Le pouvoir malaisien ne fait cependant pas que renforcer la législation antiterroriste ; aujourd’hui 7 avril, Putrajaya a présenté au Parlement un projet de loi renforçant la « Loi sur la sédition », texte controversé qui remonte à 1948, lorsque le pays était encore sous domination britannique. L’actuel Premier ministre Najib Razak promettait depuis 2011 d’abolir cette loi, souvent utilisée pour museler la presse et l’opposition, avant de changer d’avis et de demander au contraire, lors du congrès de l’UMNO de l’an dernier, son « durcissement ». Le nouveau texte prévoit notamment de criminaliser toute offense faite dans le but de promouvoir « l’animosité, l’hostilité ou la haine contre une personne ou un groupe sur la base de son appartenance religieuse ».

Là encore, le gouvernement avait fait précéder sa décision d’actions spectaculaires. Le 30 mars dernier, cinq journalistes en vue étaient arrêtés en vertu de la Loi sur la sédition ainsi que de la Loi sur les communications et le multimédia (loi votée en 1998). Trois d’entre eux appartenaient au site d’information en ligne The Malaysian Insider et deux à l’hebdomadaire The Edge. Après avoir été placés en détention provisoire pour certains d’entre eux, ils ont été remis en liberté, non sans qu’il leur ait été demandé de s’expliquer sur des articles publiés dans leurs colonnes au sujet de l’instauration des hudud (ordonnances prévoyant des peines fondées sur la charia) dans l’Etat du Kelantan (1).

Si les organisations telles Reporters sans frontières et Human Rights Watch ont vivement dénoncé ces arrestations de journalistes, le fait que ces dernières aient été motivées par des articles sur l’introduction des hudud au Kelantan n’est pas anodin, font valoir bon nombre d’analystes locaux.

En effet, la coalition au pouvoir emmenée par l’UMNO ne cesse de perdre du terrain électoral. En 2008, la coalition d’opposition avait gagné 82 sièges au Parlement, confisquant à l’UMNO sa majorité des deux tiers pour la première fois depuis l’indépendance. Aux élections de mai 2013, l’opposition, devenue majoritaire en voix, avait confirmé sa progression. Depuis ces revers électoraux, le pouvoir en place n’a eu de cesse de réagir. Le 10 février dernier, un jugement de la Cour fédérale a condamné à cinq ans de prison pour « sodomie » le leader de la coalition d’opposition, Anwar Ibrahim ; la sentence est sans appel et l’homme politique aura 72 ans lorsqu’il sortira de prison en 2020, date à laquelle il sera inéligible pour encore cinq ans.

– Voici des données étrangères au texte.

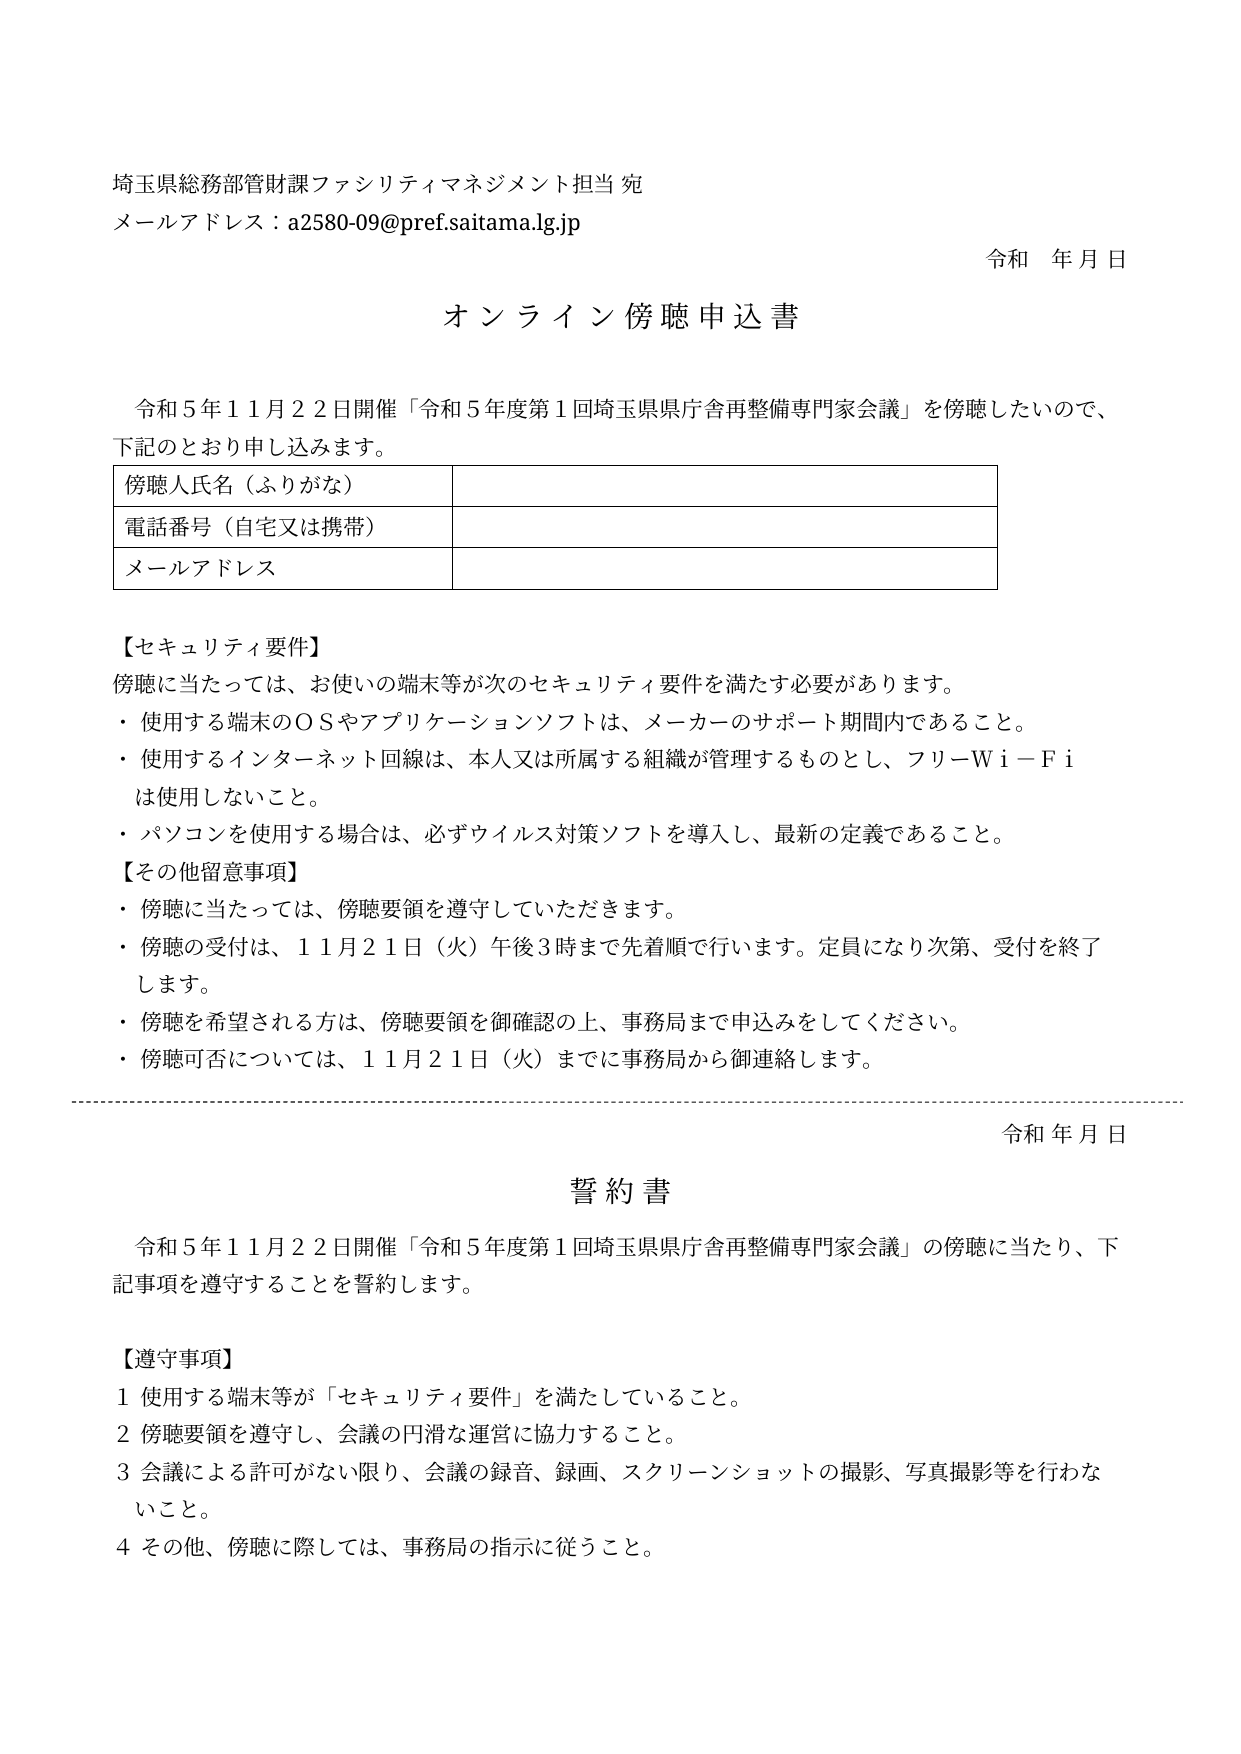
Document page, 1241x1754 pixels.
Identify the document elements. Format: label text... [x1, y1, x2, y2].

table_cell [453, 548, 997, 588]
text ・ パソコンを使用する場合は、必ずウイルス対策ソフトを導入し、最新の定義であること。 [112, 814, 1128, 852]
text オ ン ラ イ ン 傍 聴 申 込 書 [112, 277, 1128, 352]
text １ 使用する端末等が「セキュリティ要件」を満たしていること。 [112, 1377, 1128, 1414]
text ２ 傍聴要領を遵守し、会議の円滑な運営に協力すること。 [112, 1414, 1128, 1452]
text ・ 傍聴の受付は、１１月２１日（火）午後３時まで先着順で行います。定員になり次第、受付を終了 [112, 927, 1128, 964]
text 【その他留意事項】 [112, 852, 1128, 889]
text 傍聴に当たっては、お使いの端末等が次のセキュリティ要件を満たす必要があります。 [112, 664, 1128, 702]
text 埼玉県総務部管財課ファシリティマネジメント担当 宛 [112, 164, 1128, 202]
text ・ 使用する端末のＯＳやアプリケーションソフトは、メーカーのサポート期間内であること。 [112, 702, 1128, 739]
table_cell メールアドレス [114, 548, 452, 588]
table_header 傍聴人氏名（ふりがな） [114, 466, 452, 506]
text ・ 使用するインターネット回線は、本人又は所属する組織が管理するものとし、フリーＷｉ－Ｆｉ [112, 739, 1131, 777]
text は使用しないこと。 [112, 777, 1131, 814]
text ４ その他、傍聴に際しては、事務局の指示に従うこと。 [112, 1527, 1128, 1564]
text 【セキュリティ要件】 [112, 627, 1128, 664]
table_header [453, 466, 997, 506]
text します。 [112, 964, 1128, 1002]
text 令和５年１１月２２日開催「令和５年度第１回埼玉県県庁舎再整備専門家会議」を傍聴したいので、下記のとおり申し込みます。 [112, 389, 1128, 464]
text 誓 約 書 [112, 1152, 1128, 1227]
text 令和 年 月 日 [112, 239, 1128, 277]
text 令和５年１１月２２日開催「令和５年度第１回埼玉県県庁舎再整備専門家会議」の傍聴に当たり、下記事項を遵守することを誓約します。 [112, 1227, 1128, 1302]
text メールアドレス：a2580-09@pref.saitama.lg.jp [112, 202, 1128, 239]
text ３ 会議による許可がない限り、会議の録音、録画、スクリーンショットの撮影、写真撮影等を行わな [112, 1452, 1128, 1489]
text いこと。 [112, 1489, 1128, 1527]
text ・ 傍聴を希望される方は、傍聴要領を御確認の上、事務局まで申込みをしてください。 [112, 1002, 1128, 1039]
text ・ 傍聴可否については、１１月２１日（火）までに事務局から御連絡します。 [112, 1039, 1128, 1077]
table_cell [453, 507, 997, 547]
table_cell 電話番号（自宅又は携帯） [114, 507, 452, 547]
text 令和 年 月 日 [112, 1114, 1128, 1152]
text 【遵守事項】 [112, 1339, 1128, 1377]
text ・ 傍聴に当たっては、傍聴要領を遵守していただきます。 [112, 889, 1128, 927]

Après avoir ainsi « écarté » celui qui avait réussi à fédérer les opposants à l’UMNO, le pouvoir en place cherche désormais à faire éclater la coalition, assez hétéroclite, de l’opposition. C’est en tous cas ainsi que des observateurs politiques expliquent les raisons qui poussent le PAS, parti islamiste membre de la coalition d’opposition, à demander l’application des hudud à toute la population de l’Etat du Kelantan. Ce parti, actuellement profondément divisé entre « radicaux » et « modérés », souhaite demander au Parlement fédéral de voter un amendement à la Constitution du pays qui autoriserait ces hudud ; or, la loi fondamentale garantit actuellement la liberté de religion à tous, les musulmans étant les seuls à être soumis à la charia. Dans le cas où les hudud soient rendus applicables à tous, les partis non islamistes de la coalition d’opposition, qu’ils soient modérés ou qu’ils représentent les minorités ethniques et religieuses, menacent de quitter la coalition d’opposition. Derrière ces manœuvres qui affaiblissent la coalition d’opposition, certains voient la main habile de l’UMNO.

L’ensemble de ces atteintes aux libertés et de ces manœuvres politiques inquiète en Malaisie. Ainsi que le rapportent Asia Sentinel et AlterAsia, le 25 décembre dernier, un groupe de vingt-cinq dirigeants musulmans malais, dont des anciens hauts fonctionnaires comme des juges, des ambassadeurs et des généraux, ont signé une lettre ouverte déclarant que le pays « glissait lentement vers l’extrémisme religieux et la violence » ; ils s’y disaient profondément inquiets à propos du radicalisme islamique que le gouvernement en place tolère par calcul politicien.